I can tolerate this every once in a while. But if it happens every time i run like it does now, I'd like to find it and modify the sa node or burn off the other focus if we can find it. I guess it's just a long process, huh?
Just curious, were you really scared at first and then learned to tolerate it? I used to be mortified at every pvc and rush to the hospital but now I get them and shrug it off. Hoping I can progress with this too.
Best.
-A
Helpful - 0
187666 tn?1331173345
LIke you, I've had ablations done and still have my atrial tachy bursts. Even in my ablation notes it mentioned tachy but not sustained.
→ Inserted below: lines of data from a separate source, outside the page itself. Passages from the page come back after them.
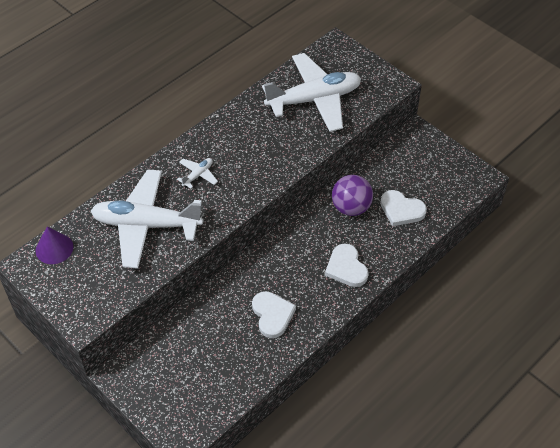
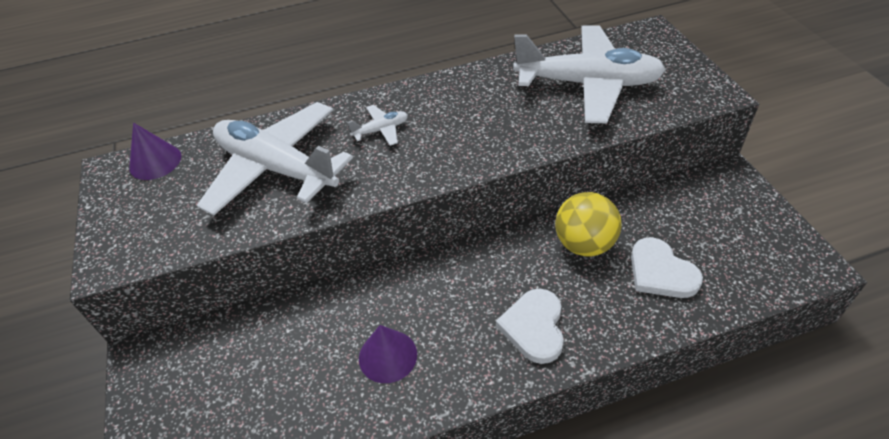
camera: 30 degrees right, 5 degrees down
white heart [252,291,296,338] -> purple cone [359,325,417,383]
purple ball [332,175,373,216] -> yellow ball [555,192,621,256]

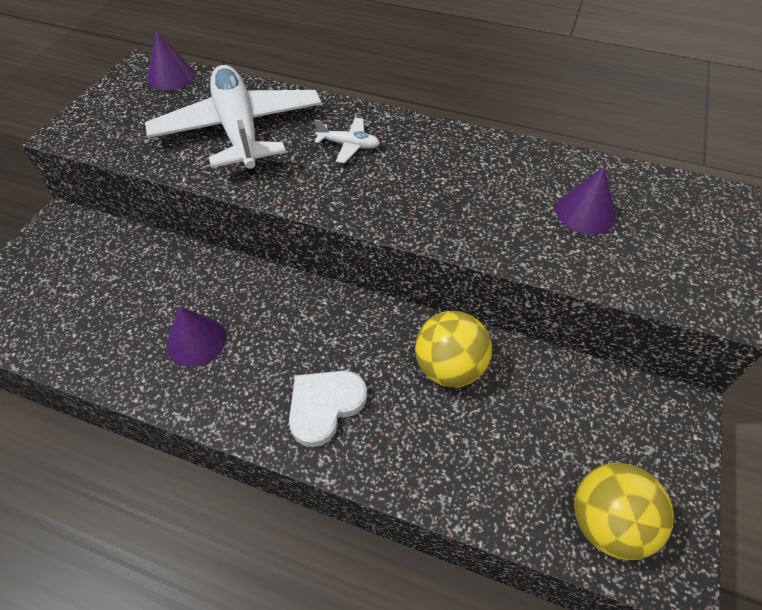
camera: 35 degrees right, 5 degrees up
white plane [513,25,666,123] -> purple cone [556,166,616,234]
white heart [631,237,703,298] -> none
none -> yellow ball [574,463,674,560]

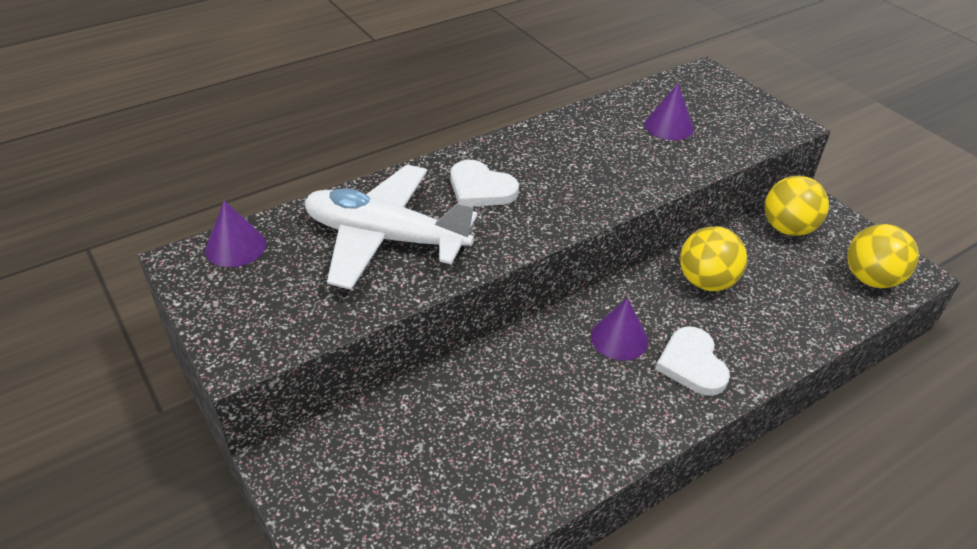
camera: 55 degrees left, 10 degrees down
purple cone [166,306,226,367] -> purple cone moved to [591,298,648,360]
white plane [314,118,380,163] -> white heart [451,160,519,206]
none -> yellow ball [765,176,829,236]

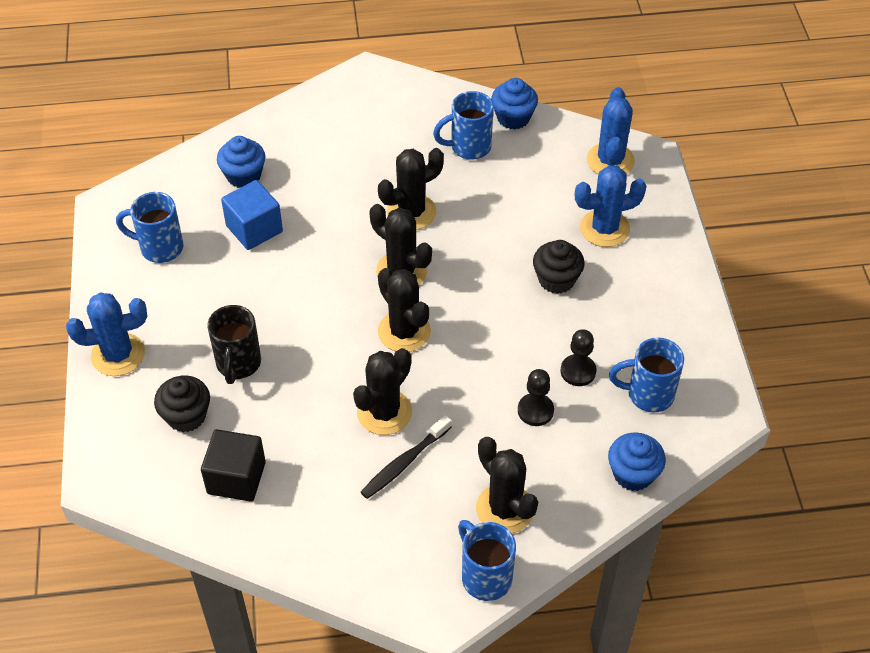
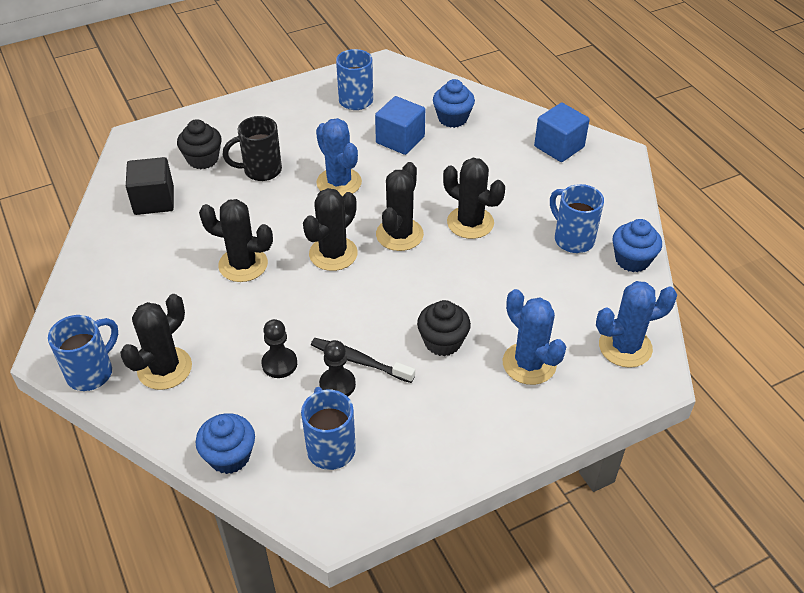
camera: 70 degrees right, 5 degrees down
blue cactus [66,292,147,376] -> blue cactus moved to [316,118,362,196]
black toothbrush [361,415,452,499] -> black toothbrush moved to [311,338,415,383]
none -> blue cube [534,103,590,162]

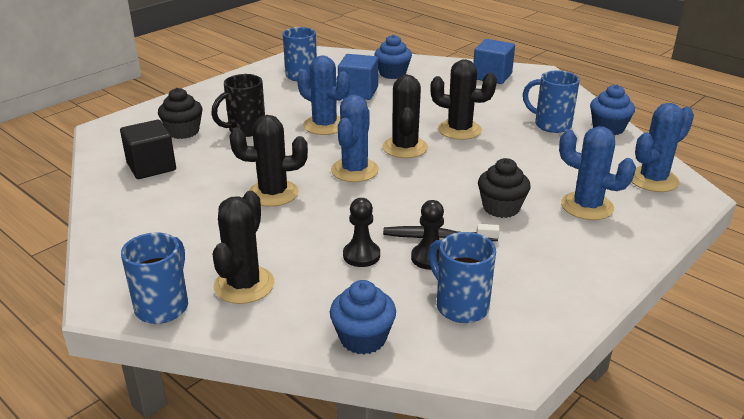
camera: 20 degrees left, 15 degrees down
black cactus [303,188,358,271] -> blue cactus [331,95,379,182]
I would like to know how long it has to go on before it's considered "sustained." Just a funny thought.

If your tachy times are short (less than a minute like mine are now) I'm not sure I'd go for a pacemaker or any other kind of interference. If you realize the heart's going to race along for a few seconds and then straighten out, that's tolerable.

You didn't specifically say how long your bursts last or the rate. You mentioned 150 and 30 seconds. Is that what typically happens?

Just ask your EP about this, whether your episodes now are worth intervention.